--- Available records ---
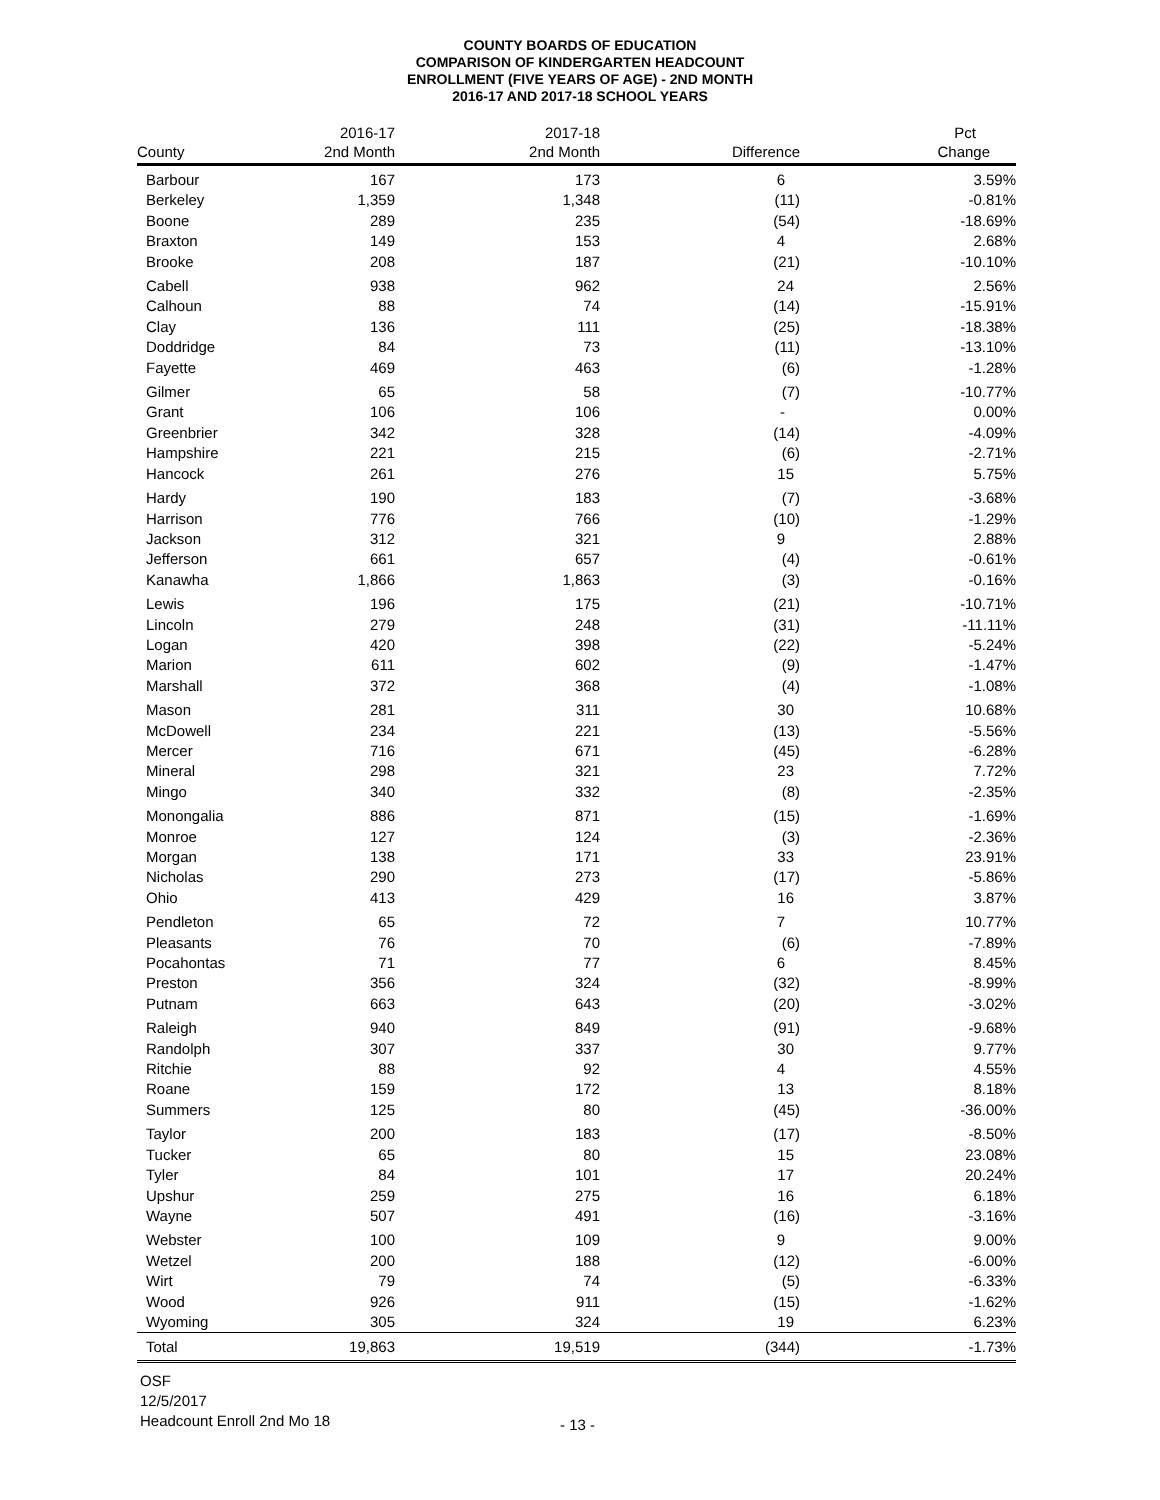COUNTY BOARDS OF EDUCATION
COMPARISON OF KINDERGARTEN HEADCOUNT
ENROLLMENT (FIVE YEARS OF AGE) - 2ND MONTH
2016-17 AND 2017-18 SCHOOL YEARS
| | 2016-17 | 2017-18 | | Pct |
| --- | --- | --- | --- | --- |
| County | 2nd Month | 2nd Month | Difference | Change |
| Barbour | 167 | 173 | 6 | 3.59% |
| Berkeley | 1,359 | 1,348 | (11) | -0.81% |
| Boone | 289 | 235 | (54) | -18.69% |
| Braxton | 149 | 153 | 4 | 2.68% |
| Brooke | 208 | 187 | (21) | -10.10% |
| Cabell | 938 | 962 | 24 | 2.56% |
| Calhoun | 88 | 74 | (14) | -15.91% |
| Clay | 136 | 111 | (25) | -18.38% |
| Doddridge | 84 | 73 | (11) | -13.10% |
| Fayette | 469 | 463 | (6) | -1.28% |
| Gilmer | 65 | 58 | (7) | -10.77% |
| Grant | 106 | 106 | - | 0.00% |
| Greenbrier | 342 | 328 | (14) | -4.09% |
| Hampshire | 221 | 215 | (6) | -2.71% |
| Hancock | 261 | 276 | 15 | 5.75% |
| Hardy | 190 | 183 | (7) | -3.68% |
| Harrison | 776 | 766 | (10) | -1.29% |
| Jackson | 312 | 321 | 9 | 2.88% |
| Jefferson | 661 | 657 | (4) | -0.61% |
| Kanawha | 1,866 | 1,863 | (3) | -0.16% |
| Lewis | 196 | 175 | (21) | -10.71% |
| Lincoln | 279 | 248 | (31) | -11.11% |
| Logan | 420 | 398 | (22) | -5.24% |
| Marion | 611 | 602 | (9) | -1.47% |
| Marshall | 372 | 368 | (4) | -1.08% |
| Mason | 281 | 311 | 30 | 10.68% |
| McDowell | 234 | 221 | (13) | -5.56% |
| Mercer | 716 | 671 | (45) | -6.28% |
| Mineral | 298 | 321 | 23 | 7.72% |
| Mingo | 340 | 332 | (8) | -2.35% |
| Monongalia | 886 | 871 | (15) | -1.69% |
| Monroe | 127 | 124 | (3) | -2.36% |
| Morgan | 138 | 171 | 33 | 23.91% |
| Nicholas | 290 | 273 | (17) | -5.86% |
| Ohio | 413 | 429 | 16 | 3.87% |
| Pendleton | 65 | 72 | 7 | 10.77% |
| Pleasants | 76 | 70 | (6) | -7.89% |
| Pocahontas | 71 | 77 | 6 | 8.45% |
| Preston | 356 | 324 | (32) | -8.99% |
| Putnam | 663 | 643 | (20) | -3.02% |
| Raleigh | 940 | 849 | (91) | -9.68% |
| Randolph | 307 | 337 | 30 | 9.77% |
| Ritchie | 88 | 92 | 4 | 4.55% |
| Roane | 159 | 172 | 13 | 8.18% |
| Summers | 125 | 80 | (45) | -36.00% |
| Taylor | 200 | 183 | (17) | -8.50% |
| Tucker | 65 | 80 | 15 | 23.08% |
| Tyler | 84 | 101 | 17 | 20.24% |
| Upshur | 259 | 275 | 16 | 6.18% |
| Wayne | 507 | 491 | (16) | -3.16% |
| Webster | 100 | 109 | 9 | 9.00% |
| Wetzel | 200 | 188 | (12) | -6.00% |
| Wirt | 79 | 74 | (5) | -6.33% |
| Wood | 926 | 911 | (15) | -1.62% |
| Wyoming | 305 | 324 | 19 | 6.23% |
| Total | 19,863 | 19,519 | (344) | -1.73% |
OSF
12/5/2017
Headcount Enroll 2nd Mo 18
- 13 -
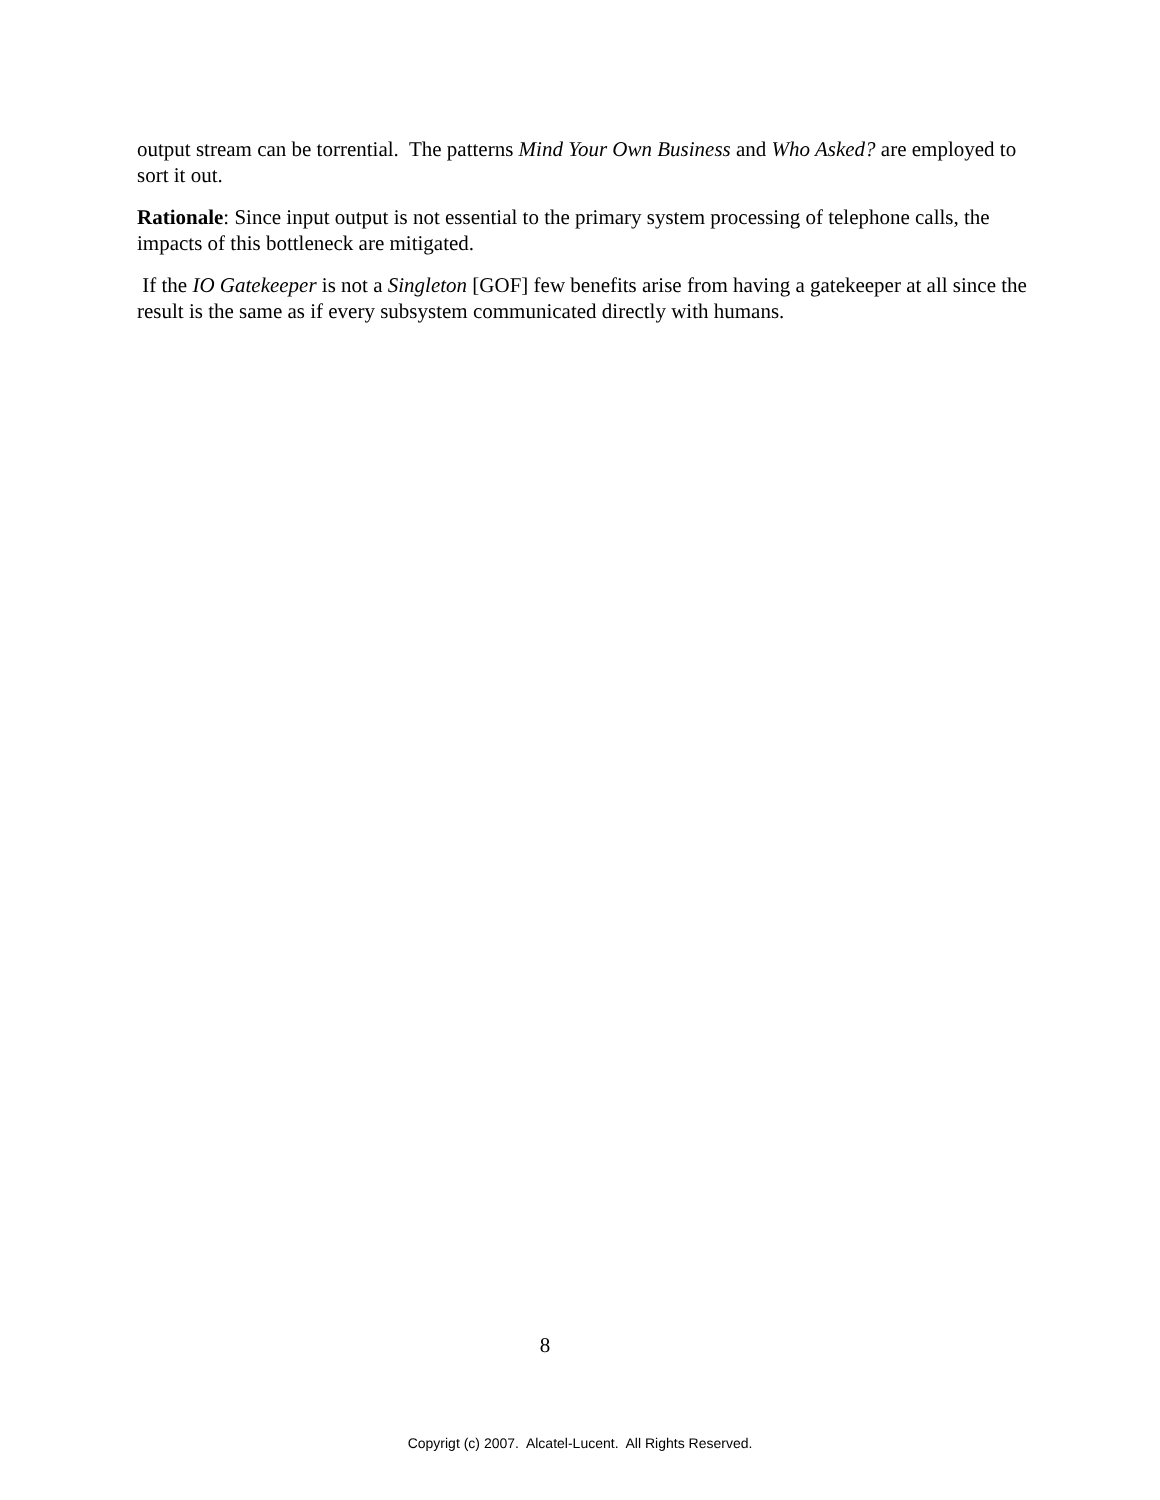output stream can be torrential. The patterns Mind Your Own Business and Who Asked? are employed to sort it out.
Rationale: Since input output is not essential to the primary system processing of telephone calls, the impacts of this bottleneck are mitigated.
If the IO Gatekeeper is not a Singleton [GOF] few benefits arise from having a gatekeeper at all since the result is the same as if every subsystem communicated directly with humans.
8
Copyrigt (c) 2007. Alcatel-Lucent. All Rights Reserved.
---
▸ **Task to carry out**
Print each record exactly as it stands, skipping the pictures.

▸ **Exercise response**
COUNTY BOARDS OF EDUCATION
COMPARISON OF KINDERGARTEN HEADCOUNT
ENROLLMENT (FIVE YEARS OF AGE) - 2ND MONTH
2016-17 AND 2017-18 SCHOOL YEARS
| | 2016-17 | 2017-18 | | Pct |
| --- | --- | --- | --- | --- |
| County | 2nd Month | 2nd Month | Difference | Change |
| Barbour | 167 | 173 | 6 | 3.59% |
| Berkeley | 1,359 | 1,348 | (11) | -0.81% |
| Boone | 289 | 235 | (54) | -18.69% |
| Braxton | 149 | 153 | 4 | 2.68% |
| Brooke | 208 | 187 | (21) | -10.10% |
| Cabell | 938 | 962 | 24 | 2.56% |
| Calhoun | 88 | 74 | (14) | -15.91% |
| Clay | 136 | 111 | (25) | -18.38% |
| Doddridge | 84 | 73 | (11) | -13.10% |
| Fayette | 469 | 463 | (6) | -1.28% |
| Gilmer | 65 | 58 | (7) | -10.77% |
| Grant | 106 | 106 | - | 0.00% |
| Greenbrier | 342 | 328 | (14) | -4.09% |
| Hampshire | 221 | 215 | (6) | -2.71% |
| Hancock | 261 | 276 | 15 | 5.75% |
| Hardy | 190 | 183 | (7) | -3.68% |
| Harrison | 776 | 766 | (10) | -1.29% |
| Jackson | 312 | 321 | 9 | 2.88% |
| Jefferson | 661 | 657 | (4) | -0.61% |
| Kanawha | 1,866 | 1,863 | (3) | -0.16% |
| Lewis | 196 | 175 | (21) | -10.71% |
| Lincoln | 279 | 248 | (31) | -11.11% |
| Logan | 420 | 398 | (22) | -5.24% |
| Marion | 611 | 602 | (9) | -1.47% |
| Marshall | 372 | 368 | (4) | -1.08% |
| Mason | 281 | 311 | 30 | 10.68% |
| McDowell | 234 | 221 | (13) | -5.56% |
| Mercer | 716 | 671 | (45) | -6.28% |
| Mineral | 298 | 321 | 23 | 7.72% |
| Mingo | 340 | 332 | (8) | -2.35% |
| Monongalia | 886 | 871 | (15) | -1.69% |
| Monroe | 127 | 124 | (3) | -2.36% |
| Morgan | 138 | 171 | 33 | 23.91% |
| Nicholas | 290 | 273 | (17) | -5.86% |
| Ohio | 413 | 429 | 16 | 3.87% |
| Pendleton | 65 | 72 | 7 | 10.77% |
| Pleasants | 76 | 70 | (6) | -7.89% |
| Pocahontas | 71 | 77 | 6 | 8.45% |
| Preston | 356 | 324 | (32) | -8.99% |
| Putnam | 663 | 643 | (20) | -3.02% |
| Raleigh | 940 | 849 | (91) | -9.68% |
| Randolph | 307 | 337 | 30 | 9.77% |
| Ritchie | 88 | 92 | 4 | 4.55% |
| Roane | 159 | 172 | 13 | 8.18% |
| Summers | 125 | 80 | (45) | -36.00% |
| Taylor | 200 | 183 | (17) | -8.50% |
| Tucker | 65 | 80 | 15 | 23.08% |
| Tyler | 84 | 101 | 17 | 20.24% |
| Upshur | 259 | 275 | 16 | 6.18% |
| Wayne | 507 | 491 | (16) | -3.16% |
| Webster | 100 | 109 | 9 | 9.00% |
| Wetzel | 200 | 188 | (12) | -6.00% |
| Wirt | 79 | 74 | (5) | -6.33% |
| Wood | 926 | 911 | (15) | -1.62% |
| Wyoming | 305 | 324 | 19 | 6.23% |
| Total | 19,863 | 19,519 | (344) | -1.73% |
OSF
12/5/2017
Headcount Enroll 2nd Mo 18
- 13 -
output stream can be torrential. The patterns Mind Your Own Business and Who Asked? are employed to sort it out.
Rationale: Since input output is not essential to the primary system processing of telephone calls, the impacts of this bottleneck are mitigated.
If the IO Gatekeeper is not a Singleton [GOF] few benefits arise from having a gatekeeper at all since the result is the same as if every subsystem communicated directly with humans.
8
Copyrigt (c) 2007. Alcatel-Lucent. All Rights Reserved.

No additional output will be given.